Go through the data and retrieve each line that includes the string "lines".

AVAILABLE RECORDS

:::

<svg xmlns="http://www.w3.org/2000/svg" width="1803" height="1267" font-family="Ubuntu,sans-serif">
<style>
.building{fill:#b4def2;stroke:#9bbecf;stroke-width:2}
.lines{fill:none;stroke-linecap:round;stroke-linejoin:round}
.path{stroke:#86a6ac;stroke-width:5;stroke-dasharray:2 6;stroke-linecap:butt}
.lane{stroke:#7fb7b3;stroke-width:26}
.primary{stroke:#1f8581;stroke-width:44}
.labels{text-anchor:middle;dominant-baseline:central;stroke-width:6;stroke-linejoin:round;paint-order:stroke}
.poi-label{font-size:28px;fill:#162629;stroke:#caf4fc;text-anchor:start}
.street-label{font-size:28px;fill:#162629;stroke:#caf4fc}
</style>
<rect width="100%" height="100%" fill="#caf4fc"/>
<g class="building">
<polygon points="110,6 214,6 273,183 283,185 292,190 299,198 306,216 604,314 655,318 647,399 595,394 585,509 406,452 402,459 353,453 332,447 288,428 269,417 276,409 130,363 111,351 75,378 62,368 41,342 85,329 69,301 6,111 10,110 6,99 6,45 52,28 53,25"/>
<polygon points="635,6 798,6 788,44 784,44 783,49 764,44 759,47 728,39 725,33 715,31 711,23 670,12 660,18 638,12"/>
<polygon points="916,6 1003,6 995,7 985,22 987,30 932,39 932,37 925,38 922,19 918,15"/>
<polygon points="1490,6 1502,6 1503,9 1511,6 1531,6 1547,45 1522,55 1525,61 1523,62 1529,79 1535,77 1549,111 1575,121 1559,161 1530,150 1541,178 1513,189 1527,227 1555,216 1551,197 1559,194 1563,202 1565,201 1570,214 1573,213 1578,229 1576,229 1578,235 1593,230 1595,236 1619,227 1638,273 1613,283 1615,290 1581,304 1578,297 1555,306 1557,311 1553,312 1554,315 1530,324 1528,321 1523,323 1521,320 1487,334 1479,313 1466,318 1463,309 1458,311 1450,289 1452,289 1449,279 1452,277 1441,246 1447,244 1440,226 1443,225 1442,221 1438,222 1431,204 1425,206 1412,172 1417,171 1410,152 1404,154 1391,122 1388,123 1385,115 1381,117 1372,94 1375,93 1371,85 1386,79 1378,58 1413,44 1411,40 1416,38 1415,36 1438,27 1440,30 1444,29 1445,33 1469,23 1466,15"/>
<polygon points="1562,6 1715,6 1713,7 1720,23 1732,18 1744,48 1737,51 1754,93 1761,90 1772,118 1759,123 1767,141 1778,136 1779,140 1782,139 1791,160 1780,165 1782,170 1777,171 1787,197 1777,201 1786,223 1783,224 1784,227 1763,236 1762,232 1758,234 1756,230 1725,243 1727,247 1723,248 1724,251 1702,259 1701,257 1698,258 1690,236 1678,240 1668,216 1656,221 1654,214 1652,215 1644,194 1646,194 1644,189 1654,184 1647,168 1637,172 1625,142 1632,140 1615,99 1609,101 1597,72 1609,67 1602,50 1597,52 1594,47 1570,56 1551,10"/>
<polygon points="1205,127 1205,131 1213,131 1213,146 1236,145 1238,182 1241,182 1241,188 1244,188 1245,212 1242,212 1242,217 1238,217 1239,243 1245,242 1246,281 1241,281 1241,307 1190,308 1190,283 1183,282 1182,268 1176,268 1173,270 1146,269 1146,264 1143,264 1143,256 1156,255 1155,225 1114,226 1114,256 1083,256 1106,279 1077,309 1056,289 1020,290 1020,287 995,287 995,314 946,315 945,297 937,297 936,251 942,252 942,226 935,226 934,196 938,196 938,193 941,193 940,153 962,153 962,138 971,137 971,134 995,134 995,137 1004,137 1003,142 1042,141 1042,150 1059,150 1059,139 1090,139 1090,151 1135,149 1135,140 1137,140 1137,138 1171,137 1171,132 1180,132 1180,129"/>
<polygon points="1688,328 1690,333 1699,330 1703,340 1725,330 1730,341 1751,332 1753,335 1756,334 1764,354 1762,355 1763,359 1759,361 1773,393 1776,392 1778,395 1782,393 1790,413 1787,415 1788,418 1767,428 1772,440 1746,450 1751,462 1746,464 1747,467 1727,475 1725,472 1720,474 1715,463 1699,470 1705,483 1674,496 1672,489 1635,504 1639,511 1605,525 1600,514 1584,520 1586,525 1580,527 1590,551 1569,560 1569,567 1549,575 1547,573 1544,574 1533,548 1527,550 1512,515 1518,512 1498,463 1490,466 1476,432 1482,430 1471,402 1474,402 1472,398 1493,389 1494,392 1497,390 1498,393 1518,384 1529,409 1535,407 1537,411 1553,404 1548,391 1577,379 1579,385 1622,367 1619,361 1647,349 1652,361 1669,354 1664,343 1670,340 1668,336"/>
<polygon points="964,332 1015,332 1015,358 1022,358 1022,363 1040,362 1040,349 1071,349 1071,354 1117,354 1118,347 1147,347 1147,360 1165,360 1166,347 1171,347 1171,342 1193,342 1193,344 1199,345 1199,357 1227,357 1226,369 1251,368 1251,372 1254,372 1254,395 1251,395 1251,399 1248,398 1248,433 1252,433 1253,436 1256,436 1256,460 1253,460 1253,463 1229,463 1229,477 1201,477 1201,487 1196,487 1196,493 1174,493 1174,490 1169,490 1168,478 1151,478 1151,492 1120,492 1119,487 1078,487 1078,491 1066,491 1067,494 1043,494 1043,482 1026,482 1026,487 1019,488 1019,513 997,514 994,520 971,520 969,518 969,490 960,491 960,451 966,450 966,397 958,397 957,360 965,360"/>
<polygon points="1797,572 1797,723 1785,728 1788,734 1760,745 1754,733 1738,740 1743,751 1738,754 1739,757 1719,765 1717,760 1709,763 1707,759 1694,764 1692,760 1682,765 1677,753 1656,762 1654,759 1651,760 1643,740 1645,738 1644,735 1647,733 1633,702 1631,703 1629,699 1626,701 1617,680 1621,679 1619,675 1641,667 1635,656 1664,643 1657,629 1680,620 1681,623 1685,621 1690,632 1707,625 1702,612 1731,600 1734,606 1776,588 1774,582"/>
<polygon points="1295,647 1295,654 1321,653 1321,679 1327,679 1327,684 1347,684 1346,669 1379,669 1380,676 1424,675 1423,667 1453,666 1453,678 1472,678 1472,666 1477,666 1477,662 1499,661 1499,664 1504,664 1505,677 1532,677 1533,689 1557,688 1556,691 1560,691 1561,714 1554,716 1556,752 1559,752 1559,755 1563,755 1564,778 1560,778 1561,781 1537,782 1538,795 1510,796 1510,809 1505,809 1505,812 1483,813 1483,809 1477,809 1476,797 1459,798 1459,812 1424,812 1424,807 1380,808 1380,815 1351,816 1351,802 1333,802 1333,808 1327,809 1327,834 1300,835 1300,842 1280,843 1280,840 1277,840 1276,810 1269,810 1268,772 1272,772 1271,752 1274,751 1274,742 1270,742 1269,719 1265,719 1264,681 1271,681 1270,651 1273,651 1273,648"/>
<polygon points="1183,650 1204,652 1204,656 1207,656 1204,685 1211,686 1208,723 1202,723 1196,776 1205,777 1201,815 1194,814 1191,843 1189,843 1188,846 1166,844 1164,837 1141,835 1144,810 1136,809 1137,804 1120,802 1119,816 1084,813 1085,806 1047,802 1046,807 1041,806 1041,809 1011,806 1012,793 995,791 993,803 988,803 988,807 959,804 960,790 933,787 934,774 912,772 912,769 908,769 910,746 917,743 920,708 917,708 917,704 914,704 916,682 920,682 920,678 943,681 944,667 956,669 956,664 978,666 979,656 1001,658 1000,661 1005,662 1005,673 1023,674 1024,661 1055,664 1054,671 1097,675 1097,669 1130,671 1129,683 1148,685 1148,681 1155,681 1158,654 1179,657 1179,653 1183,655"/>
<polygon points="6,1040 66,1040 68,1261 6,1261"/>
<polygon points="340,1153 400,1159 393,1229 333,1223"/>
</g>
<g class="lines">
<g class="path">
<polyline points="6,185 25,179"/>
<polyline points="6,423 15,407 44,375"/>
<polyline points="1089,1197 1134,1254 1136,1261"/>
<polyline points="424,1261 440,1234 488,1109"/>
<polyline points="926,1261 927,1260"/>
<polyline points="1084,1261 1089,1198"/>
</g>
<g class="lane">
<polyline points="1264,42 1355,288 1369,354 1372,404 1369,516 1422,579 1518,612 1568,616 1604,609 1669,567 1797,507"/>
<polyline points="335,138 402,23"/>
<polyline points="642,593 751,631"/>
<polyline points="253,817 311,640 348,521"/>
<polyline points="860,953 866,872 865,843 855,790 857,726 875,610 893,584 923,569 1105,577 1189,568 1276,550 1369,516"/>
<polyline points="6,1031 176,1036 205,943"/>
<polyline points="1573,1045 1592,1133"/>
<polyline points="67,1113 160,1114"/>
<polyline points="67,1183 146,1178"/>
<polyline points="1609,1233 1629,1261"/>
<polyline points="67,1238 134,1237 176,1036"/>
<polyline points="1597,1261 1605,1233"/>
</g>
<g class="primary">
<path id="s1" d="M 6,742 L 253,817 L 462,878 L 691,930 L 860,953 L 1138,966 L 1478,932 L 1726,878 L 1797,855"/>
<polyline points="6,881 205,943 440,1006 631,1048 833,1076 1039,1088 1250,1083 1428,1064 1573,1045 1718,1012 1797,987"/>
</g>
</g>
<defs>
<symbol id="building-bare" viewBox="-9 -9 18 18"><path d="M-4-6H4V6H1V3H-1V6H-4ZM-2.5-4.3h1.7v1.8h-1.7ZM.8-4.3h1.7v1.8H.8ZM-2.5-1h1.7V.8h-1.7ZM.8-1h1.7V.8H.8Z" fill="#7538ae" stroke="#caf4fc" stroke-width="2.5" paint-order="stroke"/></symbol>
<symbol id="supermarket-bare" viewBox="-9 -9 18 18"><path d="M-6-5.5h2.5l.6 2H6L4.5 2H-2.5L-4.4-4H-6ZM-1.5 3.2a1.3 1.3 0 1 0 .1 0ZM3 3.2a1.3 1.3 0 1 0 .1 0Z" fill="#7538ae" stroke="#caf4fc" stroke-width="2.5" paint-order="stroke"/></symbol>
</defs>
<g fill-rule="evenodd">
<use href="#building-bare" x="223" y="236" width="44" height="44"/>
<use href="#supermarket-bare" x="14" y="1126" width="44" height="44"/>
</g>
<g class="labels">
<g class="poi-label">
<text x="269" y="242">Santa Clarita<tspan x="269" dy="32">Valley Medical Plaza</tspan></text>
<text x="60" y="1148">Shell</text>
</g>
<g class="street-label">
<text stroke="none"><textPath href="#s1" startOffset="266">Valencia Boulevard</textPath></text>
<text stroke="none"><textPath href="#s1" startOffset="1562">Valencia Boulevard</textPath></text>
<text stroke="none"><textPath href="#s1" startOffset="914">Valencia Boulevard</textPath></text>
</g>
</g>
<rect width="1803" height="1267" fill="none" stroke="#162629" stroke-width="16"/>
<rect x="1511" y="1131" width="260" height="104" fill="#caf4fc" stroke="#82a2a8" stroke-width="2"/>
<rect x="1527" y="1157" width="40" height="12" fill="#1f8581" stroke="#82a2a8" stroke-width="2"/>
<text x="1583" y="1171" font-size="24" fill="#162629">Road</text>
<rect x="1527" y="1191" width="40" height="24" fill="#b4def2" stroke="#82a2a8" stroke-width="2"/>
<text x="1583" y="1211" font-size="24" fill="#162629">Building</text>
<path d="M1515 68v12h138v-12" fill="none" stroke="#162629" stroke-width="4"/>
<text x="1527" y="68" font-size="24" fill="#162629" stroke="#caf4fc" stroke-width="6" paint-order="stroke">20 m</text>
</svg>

:::

ANSWER TO THIS EXERCISE
.lines{fill:none;stroke-linecap:round;stroke-linejoin:round}
<g class="lines">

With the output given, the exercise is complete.